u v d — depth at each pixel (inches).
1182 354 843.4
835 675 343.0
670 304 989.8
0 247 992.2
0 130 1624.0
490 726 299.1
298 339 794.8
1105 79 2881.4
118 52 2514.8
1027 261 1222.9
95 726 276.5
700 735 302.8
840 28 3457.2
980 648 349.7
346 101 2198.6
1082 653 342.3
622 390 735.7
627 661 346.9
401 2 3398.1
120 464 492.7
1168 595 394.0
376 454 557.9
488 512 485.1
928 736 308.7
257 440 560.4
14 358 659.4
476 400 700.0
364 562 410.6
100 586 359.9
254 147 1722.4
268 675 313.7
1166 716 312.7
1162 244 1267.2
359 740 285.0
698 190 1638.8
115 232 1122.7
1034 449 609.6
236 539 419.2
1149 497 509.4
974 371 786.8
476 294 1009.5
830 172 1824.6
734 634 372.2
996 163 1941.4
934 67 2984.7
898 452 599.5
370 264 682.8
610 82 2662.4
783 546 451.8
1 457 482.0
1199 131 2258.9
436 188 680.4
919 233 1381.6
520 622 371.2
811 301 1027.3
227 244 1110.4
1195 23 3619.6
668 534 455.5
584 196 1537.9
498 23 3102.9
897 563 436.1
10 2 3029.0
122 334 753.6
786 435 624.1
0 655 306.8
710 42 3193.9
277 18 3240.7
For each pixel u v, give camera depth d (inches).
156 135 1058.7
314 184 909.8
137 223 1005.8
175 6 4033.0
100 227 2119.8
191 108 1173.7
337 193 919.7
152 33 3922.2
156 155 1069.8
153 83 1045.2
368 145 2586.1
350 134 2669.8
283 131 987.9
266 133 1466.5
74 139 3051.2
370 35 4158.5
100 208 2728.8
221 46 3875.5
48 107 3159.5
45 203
____________
**Try it**
This task calls for every entry above to be transcribed exactly.

**Result of the exercise**
u v d — depth at each pixel (inches).
1182 354 843.4
835 675 343.0
670 304 989.8
0 247 992.2
0 130 1624.0
490 726 299.1
298 339 794.8
1105 79 2881.4
118 52 2514.8
1027 261 1222.9
95 726 276.5
700 735 302.8
840 28 3457.2
980 648 349.7
346 101 2198.6
1082 653 342.3
622 390 735.7
627 661 346.9
401 2 3398.1
120 464 492.7
1168 595 394.0
376 454 557.9
488 512 485.1
928 736 308.7
257 440 560.4
14 358 659.4
476 400 700.0
364 562 410.6
100 586 359.9
254 147 1722.4
268 675 313.7
1166 716 312.7
1162 244 1267.2
359 740 285.0
698 190 1638.8
115 232 1122.7
1034 449 609.6
236 539 419.2
1149 497 509.4
974 371 786.8
476 294 1009.5
830 172 1824.6
734 634 372.2
996 163 1941.4
934 67 2984.7
898 452 599.5
370 264 682.8
610 82 2662.4
783 546 451.8
1 457 482.0
1199 131 2258.9
436 188 680.4
919 233 1381.6
520 622 371.2
811 301 1027.3
227 244 1110.4
1195 23 3619.6
668 534 455.5
584 196 1537.9
498 23 3102.9
897 563 436.1
10 2 3029.0
122 334 753.6
786 435 624.1
0 655 306.8
710 42 3193.9
277 18 3240.7
For each pixel u v, give camera depth d (inches).
156 135 1058.7
314 184 909.8
137 223 1005.8
175 6 4033.0
100 227 2119.8
191 108 1173.7
337 193 919.7
152 33 3922.2
156 155 1069.8
153 83 1045.2
368 145 2586.1
350 134 2669.8
283 131 987.9
266 133 1466.5
74 139 3051.2
370 35 4158.5
100 208 2728.8
221 46 3875.5
48 107 3159.5
45 203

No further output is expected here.